How to complete this task –
Take each line in the entries below that holds "建議改善" and show it.

(Records drawn from a dataset)
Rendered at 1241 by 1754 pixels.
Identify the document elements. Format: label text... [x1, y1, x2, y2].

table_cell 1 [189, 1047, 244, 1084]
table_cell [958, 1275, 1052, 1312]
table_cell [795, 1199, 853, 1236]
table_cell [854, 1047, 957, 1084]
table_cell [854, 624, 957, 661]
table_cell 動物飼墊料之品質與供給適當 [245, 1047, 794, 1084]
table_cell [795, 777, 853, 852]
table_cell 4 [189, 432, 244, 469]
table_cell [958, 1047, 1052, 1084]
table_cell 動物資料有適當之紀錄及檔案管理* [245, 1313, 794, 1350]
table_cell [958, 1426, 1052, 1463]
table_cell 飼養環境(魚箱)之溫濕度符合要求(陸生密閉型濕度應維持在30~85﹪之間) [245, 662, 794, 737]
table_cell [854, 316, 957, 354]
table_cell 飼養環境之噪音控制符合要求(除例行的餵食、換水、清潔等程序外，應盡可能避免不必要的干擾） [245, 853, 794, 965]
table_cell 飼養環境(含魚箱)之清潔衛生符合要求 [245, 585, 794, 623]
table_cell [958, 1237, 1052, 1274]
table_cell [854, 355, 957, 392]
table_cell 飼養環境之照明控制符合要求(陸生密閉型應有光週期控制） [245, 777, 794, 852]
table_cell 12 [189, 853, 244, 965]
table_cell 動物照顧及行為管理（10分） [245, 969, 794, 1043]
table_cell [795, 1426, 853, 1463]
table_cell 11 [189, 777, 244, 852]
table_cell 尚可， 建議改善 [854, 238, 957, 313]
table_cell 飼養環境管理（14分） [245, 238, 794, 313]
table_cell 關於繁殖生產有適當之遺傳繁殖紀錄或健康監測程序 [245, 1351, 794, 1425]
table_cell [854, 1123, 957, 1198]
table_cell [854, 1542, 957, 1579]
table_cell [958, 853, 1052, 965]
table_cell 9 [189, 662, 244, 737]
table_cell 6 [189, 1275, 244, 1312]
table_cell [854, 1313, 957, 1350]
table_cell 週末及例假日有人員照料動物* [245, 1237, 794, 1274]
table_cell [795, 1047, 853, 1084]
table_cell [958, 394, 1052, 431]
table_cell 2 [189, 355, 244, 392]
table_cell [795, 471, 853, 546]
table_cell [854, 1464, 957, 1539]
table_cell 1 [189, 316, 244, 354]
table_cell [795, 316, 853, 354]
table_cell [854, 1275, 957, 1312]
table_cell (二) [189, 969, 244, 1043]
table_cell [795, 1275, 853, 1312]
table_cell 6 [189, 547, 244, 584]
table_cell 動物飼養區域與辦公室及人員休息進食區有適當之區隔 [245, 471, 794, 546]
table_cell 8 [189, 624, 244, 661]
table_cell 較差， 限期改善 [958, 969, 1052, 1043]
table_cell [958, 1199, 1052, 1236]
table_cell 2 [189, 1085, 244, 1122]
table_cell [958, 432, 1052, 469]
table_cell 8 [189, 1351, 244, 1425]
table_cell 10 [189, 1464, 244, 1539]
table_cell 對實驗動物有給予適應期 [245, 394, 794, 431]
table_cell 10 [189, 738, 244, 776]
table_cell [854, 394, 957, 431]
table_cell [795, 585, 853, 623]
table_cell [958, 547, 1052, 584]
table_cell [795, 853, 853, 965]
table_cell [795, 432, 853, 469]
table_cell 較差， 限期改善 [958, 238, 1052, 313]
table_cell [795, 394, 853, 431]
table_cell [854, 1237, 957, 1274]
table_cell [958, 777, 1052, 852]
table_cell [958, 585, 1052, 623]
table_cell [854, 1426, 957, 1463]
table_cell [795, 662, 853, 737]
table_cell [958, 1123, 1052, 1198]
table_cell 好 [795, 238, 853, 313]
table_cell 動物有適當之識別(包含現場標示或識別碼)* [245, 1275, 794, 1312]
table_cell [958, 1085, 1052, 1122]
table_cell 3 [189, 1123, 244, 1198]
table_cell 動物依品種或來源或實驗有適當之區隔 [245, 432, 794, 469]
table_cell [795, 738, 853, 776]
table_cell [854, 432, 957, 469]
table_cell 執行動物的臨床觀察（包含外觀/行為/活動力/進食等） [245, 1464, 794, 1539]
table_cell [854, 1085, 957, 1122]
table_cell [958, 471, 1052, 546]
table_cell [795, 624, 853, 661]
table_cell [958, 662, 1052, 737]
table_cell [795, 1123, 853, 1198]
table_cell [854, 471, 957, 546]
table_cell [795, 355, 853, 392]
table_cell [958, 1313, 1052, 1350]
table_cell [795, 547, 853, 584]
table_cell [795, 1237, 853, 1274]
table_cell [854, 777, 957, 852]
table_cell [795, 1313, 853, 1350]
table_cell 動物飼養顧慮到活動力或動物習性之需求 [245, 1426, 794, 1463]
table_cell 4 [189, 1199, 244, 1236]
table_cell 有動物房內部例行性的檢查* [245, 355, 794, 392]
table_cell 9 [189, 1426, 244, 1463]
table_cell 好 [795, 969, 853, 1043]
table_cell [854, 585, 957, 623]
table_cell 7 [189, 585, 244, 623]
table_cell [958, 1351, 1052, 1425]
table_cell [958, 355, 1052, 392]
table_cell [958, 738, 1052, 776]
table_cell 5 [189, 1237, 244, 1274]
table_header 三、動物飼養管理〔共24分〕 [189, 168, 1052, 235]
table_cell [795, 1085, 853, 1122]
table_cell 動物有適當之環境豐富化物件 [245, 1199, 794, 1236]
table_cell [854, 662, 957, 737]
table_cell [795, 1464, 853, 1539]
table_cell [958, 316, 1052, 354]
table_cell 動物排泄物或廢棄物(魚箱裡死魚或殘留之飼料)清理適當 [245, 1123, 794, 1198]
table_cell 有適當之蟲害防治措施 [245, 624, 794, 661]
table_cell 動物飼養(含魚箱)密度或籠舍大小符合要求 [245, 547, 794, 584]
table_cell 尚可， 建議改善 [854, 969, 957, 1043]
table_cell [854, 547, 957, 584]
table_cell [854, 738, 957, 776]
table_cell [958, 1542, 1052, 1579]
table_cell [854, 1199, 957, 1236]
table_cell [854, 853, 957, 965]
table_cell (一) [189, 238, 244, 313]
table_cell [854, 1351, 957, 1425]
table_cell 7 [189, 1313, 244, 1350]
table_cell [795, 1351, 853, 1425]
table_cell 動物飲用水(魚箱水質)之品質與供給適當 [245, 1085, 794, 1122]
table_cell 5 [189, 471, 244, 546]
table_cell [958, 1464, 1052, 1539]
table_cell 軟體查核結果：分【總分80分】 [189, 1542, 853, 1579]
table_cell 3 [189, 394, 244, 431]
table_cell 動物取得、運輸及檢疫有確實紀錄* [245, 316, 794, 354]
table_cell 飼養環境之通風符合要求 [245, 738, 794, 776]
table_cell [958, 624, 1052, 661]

Answer to this problem –
table_cell 尚可， 建議改善 [854, 238, 957, 313]
table_cell 尚可， 建議改善 [854, 969, 957, 1043]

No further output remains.